◆ Exercise description
The answer is every line of the records that holds the word "opacity", copied in full.

-=-=-

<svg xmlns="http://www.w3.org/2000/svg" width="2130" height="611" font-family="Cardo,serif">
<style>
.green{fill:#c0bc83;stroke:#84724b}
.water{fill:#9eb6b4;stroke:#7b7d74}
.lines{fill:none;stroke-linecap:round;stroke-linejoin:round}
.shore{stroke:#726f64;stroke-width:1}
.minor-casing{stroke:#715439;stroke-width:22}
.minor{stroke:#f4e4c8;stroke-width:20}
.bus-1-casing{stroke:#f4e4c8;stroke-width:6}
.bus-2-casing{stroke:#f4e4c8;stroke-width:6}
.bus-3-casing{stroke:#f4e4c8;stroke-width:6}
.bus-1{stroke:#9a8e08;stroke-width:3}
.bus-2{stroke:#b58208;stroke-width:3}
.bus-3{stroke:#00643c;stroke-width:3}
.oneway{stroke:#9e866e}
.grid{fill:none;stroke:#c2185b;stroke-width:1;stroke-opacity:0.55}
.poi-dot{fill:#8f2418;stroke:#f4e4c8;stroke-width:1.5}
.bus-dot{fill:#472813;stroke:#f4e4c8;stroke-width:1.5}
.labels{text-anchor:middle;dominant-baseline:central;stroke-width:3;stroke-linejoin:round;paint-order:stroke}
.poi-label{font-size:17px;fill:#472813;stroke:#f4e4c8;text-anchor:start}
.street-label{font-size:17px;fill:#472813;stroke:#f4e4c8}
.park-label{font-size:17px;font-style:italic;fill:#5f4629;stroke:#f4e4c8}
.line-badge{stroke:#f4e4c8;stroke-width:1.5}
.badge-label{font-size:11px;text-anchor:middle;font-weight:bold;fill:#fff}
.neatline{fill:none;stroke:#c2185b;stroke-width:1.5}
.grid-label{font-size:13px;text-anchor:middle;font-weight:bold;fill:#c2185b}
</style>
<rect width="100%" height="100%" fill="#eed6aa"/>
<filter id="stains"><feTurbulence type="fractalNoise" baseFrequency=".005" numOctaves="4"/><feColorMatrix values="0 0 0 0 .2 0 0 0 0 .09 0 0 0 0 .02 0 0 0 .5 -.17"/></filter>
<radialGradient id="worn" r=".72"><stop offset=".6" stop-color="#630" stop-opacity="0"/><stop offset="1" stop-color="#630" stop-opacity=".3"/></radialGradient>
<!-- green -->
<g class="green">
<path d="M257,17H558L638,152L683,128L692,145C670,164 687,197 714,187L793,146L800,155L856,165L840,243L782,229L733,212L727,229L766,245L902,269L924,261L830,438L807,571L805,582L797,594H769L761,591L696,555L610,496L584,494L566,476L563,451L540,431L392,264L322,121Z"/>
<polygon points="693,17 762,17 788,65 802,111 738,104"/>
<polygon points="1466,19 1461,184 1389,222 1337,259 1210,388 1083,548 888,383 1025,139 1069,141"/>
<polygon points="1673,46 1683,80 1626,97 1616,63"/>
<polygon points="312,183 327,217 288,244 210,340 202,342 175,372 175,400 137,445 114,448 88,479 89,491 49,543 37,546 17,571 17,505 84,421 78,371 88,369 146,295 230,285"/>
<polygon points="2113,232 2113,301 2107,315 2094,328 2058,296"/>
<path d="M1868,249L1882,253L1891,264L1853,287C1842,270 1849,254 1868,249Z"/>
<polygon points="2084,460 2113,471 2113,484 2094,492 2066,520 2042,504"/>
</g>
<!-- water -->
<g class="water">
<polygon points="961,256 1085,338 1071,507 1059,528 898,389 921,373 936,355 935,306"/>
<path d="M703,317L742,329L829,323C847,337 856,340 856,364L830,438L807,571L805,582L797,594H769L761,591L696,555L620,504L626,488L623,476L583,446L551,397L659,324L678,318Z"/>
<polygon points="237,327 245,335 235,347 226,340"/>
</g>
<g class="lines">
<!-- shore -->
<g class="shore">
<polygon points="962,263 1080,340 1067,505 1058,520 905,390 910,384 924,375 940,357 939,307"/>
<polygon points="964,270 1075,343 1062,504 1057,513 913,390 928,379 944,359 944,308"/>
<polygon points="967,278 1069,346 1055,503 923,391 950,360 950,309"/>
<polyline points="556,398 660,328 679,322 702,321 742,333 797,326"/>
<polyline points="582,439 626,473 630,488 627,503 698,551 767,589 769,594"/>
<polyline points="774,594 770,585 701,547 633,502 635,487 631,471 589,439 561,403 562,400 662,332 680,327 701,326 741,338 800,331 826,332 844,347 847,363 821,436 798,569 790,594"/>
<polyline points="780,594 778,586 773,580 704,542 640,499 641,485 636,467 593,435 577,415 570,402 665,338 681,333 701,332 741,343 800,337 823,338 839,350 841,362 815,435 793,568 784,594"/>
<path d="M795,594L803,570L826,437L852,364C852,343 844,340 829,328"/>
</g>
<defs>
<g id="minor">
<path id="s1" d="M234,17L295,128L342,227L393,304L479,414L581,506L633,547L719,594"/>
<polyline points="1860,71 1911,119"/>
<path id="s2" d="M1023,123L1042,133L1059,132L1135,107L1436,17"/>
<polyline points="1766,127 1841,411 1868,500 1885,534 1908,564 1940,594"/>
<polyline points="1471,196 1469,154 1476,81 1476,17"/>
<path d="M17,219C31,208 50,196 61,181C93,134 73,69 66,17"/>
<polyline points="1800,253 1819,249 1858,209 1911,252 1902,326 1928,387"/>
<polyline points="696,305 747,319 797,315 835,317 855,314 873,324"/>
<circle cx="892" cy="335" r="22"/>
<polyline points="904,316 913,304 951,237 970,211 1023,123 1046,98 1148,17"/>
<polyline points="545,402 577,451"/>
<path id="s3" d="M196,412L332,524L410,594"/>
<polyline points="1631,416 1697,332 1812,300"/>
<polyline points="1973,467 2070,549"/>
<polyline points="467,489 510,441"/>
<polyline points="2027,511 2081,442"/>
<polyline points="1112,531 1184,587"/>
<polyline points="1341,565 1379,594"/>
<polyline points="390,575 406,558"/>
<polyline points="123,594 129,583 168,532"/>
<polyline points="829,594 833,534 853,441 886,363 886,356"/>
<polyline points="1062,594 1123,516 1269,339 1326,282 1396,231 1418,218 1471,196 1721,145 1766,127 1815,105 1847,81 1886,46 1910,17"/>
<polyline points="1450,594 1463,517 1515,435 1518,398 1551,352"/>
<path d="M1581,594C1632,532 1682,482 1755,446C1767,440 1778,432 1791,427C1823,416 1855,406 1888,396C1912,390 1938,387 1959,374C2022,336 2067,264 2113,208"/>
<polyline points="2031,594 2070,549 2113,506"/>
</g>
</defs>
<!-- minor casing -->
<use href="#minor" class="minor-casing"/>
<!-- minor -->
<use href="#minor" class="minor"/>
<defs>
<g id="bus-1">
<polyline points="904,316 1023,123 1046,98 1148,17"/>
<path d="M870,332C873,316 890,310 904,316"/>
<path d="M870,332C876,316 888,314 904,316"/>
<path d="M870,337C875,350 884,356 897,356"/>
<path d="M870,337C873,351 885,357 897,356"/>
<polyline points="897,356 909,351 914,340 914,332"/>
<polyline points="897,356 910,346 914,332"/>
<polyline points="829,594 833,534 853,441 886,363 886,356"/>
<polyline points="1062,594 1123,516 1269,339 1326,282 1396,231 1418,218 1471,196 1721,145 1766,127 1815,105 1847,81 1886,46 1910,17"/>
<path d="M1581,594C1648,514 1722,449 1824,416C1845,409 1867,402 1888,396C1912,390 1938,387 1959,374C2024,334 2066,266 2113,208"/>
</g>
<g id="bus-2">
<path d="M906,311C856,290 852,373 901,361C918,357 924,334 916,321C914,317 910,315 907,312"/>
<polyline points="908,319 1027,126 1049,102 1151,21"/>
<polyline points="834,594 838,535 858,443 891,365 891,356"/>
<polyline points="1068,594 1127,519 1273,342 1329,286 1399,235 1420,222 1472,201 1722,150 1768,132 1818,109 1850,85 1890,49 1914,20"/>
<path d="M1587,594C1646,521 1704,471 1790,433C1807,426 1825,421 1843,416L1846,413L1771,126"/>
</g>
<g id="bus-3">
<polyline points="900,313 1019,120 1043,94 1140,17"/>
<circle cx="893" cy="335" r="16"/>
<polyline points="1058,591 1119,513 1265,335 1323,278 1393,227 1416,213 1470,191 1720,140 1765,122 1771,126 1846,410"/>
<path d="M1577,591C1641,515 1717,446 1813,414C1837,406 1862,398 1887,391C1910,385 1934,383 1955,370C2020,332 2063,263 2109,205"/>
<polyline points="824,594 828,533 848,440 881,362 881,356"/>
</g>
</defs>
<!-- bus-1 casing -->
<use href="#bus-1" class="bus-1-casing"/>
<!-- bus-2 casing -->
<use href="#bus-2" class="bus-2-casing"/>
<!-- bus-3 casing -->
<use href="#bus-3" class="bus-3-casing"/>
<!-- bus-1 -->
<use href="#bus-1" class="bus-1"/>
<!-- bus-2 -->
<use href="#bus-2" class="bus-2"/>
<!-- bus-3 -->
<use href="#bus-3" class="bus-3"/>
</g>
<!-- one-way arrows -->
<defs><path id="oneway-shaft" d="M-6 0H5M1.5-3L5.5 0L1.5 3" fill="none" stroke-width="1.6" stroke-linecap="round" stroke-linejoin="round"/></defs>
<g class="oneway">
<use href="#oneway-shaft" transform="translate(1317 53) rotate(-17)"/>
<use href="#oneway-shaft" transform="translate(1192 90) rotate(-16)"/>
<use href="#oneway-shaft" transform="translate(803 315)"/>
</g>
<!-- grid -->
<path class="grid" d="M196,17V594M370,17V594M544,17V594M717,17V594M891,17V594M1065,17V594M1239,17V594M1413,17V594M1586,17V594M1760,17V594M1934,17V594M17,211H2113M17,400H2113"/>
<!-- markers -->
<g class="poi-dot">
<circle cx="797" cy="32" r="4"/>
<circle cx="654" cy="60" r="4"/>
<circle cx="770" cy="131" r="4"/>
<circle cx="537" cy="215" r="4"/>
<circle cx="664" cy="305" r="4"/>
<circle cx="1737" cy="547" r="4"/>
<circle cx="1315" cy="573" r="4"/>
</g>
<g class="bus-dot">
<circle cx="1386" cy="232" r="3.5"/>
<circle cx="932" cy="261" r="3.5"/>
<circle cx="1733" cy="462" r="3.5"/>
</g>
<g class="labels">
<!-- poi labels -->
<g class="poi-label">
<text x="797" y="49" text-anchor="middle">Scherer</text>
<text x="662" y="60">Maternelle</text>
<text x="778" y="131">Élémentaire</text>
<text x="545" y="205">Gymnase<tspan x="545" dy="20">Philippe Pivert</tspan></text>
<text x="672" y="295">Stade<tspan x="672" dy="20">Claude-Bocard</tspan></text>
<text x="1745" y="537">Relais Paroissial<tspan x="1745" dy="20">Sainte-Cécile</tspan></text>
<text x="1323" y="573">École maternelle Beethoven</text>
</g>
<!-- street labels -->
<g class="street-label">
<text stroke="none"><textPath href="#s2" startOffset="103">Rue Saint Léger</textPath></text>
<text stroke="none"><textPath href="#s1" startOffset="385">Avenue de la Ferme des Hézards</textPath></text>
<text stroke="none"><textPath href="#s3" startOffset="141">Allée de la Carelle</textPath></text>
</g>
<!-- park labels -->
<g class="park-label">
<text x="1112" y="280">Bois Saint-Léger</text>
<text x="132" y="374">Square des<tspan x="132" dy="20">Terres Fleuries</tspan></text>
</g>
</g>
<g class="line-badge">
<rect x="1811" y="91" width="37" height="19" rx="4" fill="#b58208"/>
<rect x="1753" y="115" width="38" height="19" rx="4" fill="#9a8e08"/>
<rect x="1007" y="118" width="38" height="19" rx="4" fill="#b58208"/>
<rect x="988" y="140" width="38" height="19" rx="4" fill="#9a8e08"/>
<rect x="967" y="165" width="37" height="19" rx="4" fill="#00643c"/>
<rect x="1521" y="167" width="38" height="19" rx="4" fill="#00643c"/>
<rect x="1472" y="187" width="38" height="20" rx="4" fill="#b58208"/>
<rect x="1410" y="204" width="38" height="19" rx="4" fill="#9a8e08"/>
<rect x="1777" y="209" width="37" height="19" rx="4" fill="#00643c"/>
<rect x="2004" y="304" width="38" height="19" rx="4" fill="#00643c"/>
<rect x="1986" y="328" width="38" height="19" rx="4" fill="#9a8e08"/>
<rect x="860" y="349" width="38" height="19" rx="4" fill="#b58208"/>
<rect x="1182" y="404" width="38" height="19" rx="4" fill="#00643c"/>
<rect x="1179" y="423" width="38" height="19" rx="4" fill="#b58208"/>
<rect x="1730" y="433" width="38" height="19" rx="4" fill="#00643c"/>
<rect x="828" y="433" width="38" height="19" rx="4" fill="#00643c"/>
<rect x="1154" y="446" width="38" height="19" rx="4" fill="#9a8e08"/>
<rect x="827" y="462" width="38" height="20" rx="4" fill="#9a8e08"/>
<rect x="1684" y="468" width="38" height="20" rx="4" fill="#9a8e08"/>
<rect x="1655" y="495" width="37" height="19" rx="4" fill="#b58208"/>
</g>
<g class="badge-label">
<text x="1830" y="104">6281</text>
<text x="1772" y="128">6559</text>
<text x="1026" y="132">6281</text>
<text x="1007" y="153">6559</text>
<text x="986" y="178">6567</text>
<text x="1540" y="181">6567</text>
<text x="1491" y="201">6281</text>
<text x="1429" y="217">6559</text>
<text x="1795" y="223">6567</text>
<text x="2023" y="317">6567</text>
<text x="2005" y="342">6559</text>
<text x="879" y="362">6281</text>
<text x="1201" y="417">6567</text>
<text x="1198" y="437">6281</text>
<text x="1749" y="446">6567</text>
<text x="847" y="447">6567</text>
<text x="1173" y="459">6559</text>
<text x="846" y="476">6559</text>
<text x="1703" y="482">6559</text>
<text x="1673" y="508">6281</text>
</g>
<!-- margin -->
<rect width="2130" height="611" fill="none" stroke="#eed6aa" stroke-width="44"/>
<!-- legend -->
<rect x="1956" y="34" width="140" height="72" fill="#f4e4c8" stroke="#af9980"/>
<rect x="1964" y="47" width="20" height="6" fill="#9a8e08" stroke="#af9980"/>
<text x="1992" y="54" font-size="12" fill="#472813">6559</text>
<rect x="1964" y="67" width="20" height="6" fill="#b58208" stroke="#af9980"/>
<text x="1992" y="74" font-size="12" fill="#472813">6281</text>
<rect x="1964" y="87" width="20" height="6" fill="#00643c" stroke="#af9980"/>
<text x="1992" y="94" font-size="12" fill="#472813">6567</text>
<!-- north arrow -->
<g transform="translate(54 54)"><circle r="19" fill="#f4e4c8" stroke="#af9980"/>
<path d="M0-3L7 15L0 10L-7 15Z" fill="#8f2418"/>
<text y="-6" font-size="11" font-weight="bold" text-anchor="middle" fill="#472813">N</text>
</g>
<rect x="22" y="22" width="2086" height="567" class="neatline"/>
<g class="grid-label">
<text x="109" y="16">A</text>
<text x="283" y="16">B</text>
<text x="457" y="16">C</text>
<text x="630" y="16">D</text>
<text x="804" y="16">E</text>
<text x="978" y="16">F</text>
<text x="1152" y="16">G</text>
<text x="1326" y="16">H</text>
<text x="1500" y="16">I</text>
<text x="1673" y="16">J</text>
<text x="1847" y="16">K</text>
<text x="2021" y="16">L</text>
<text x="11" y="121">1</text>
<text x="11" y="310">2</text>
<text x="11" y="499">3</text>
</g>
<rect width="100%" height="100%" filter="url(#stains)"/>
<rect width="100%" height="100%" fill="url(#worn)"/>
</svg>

-=-=-

◆ Answer area
.grid{fill:none;stroke:#c2185b;stroke-width:1;stroke-opacity:0.55}
<radialGradient id="worn" r=".72"><stop offset=".6" stop-color="#630" stop-opacity="0"/><stop offset="1" stop-color="#630" stop-opacity=".3"/></radialGradient>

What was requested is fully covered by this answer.